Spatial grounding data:
Segment Open

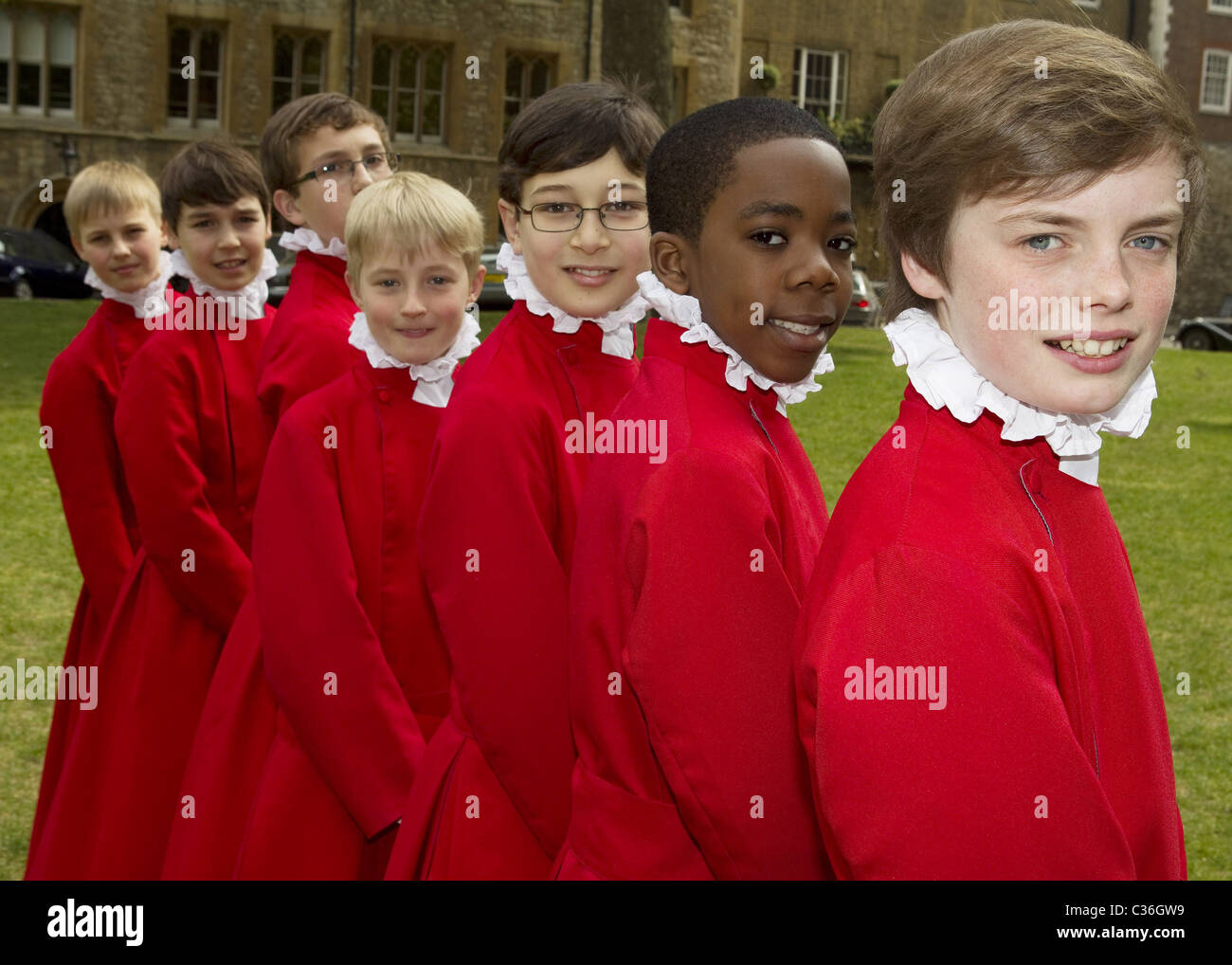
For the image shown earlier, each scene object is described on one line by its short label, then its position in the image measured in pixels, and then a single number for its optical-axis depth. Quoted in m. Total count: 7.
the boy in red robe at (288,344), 3.23
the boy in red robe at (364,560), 2.92
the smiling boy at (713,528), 1.89
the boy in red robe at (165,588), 3.68
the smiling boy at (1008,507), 1.44
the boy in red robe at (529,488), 2.47
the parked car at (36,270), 23.75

Segment Closed

■ **WORK TO COMPLETE**: Repeat precisely the lines of the data starting at the one containing "the boy in red robe at (288,344), 3.23", last line included.

■ **RESULT OF THE TASK**:
the boy in red robe at (288,344), 3.23
the boy in red robe at (364,560), 2.92
the smiling boy at (713,528), 1.89
the boy in red robe at (165,588), 3.68
the smiling boy at (1008,507), 1.44
the boy in red robe at (529,488), 2.47
the parked car at (36,270), 23.75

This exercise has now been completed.